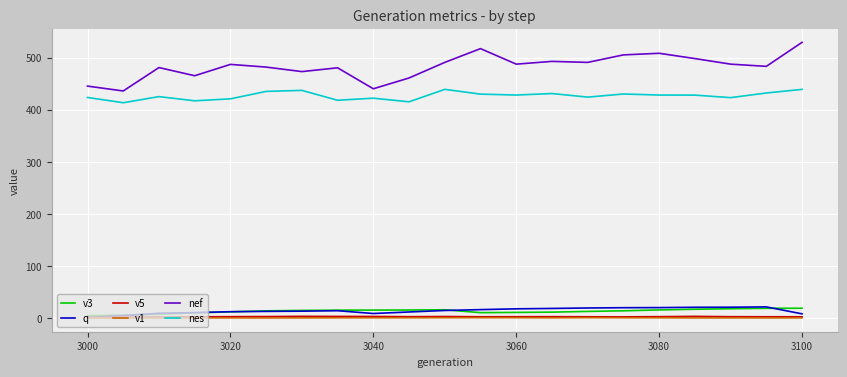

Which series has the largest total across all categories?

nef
══════
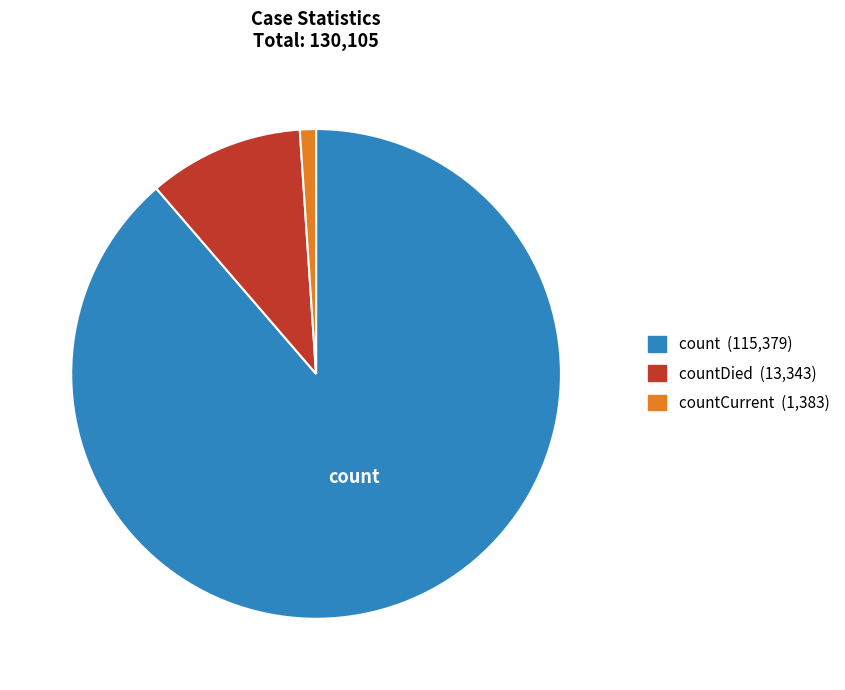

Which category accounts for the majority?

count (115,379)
══════
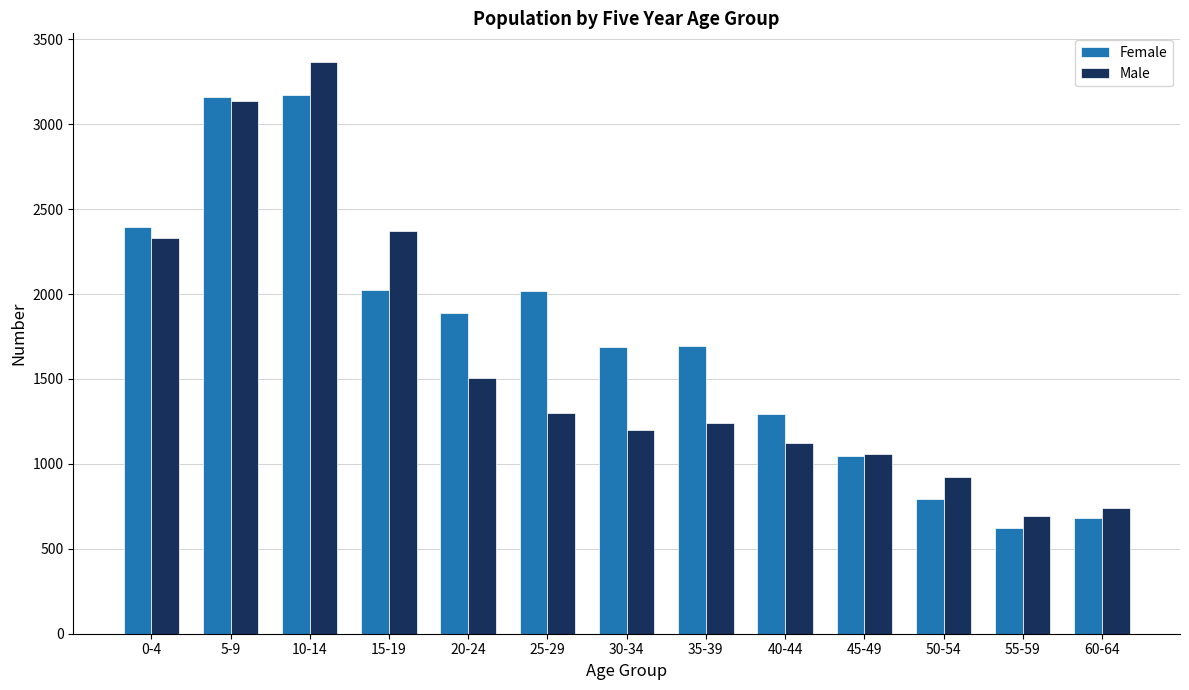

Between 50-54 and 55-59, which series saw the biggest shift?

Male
══════
Collect each line above that contains the string "series". Matching is case-sensitive.

Which series has the largest total across all categories?
Between 50-54 and 55-59, which series saw the biggest shift?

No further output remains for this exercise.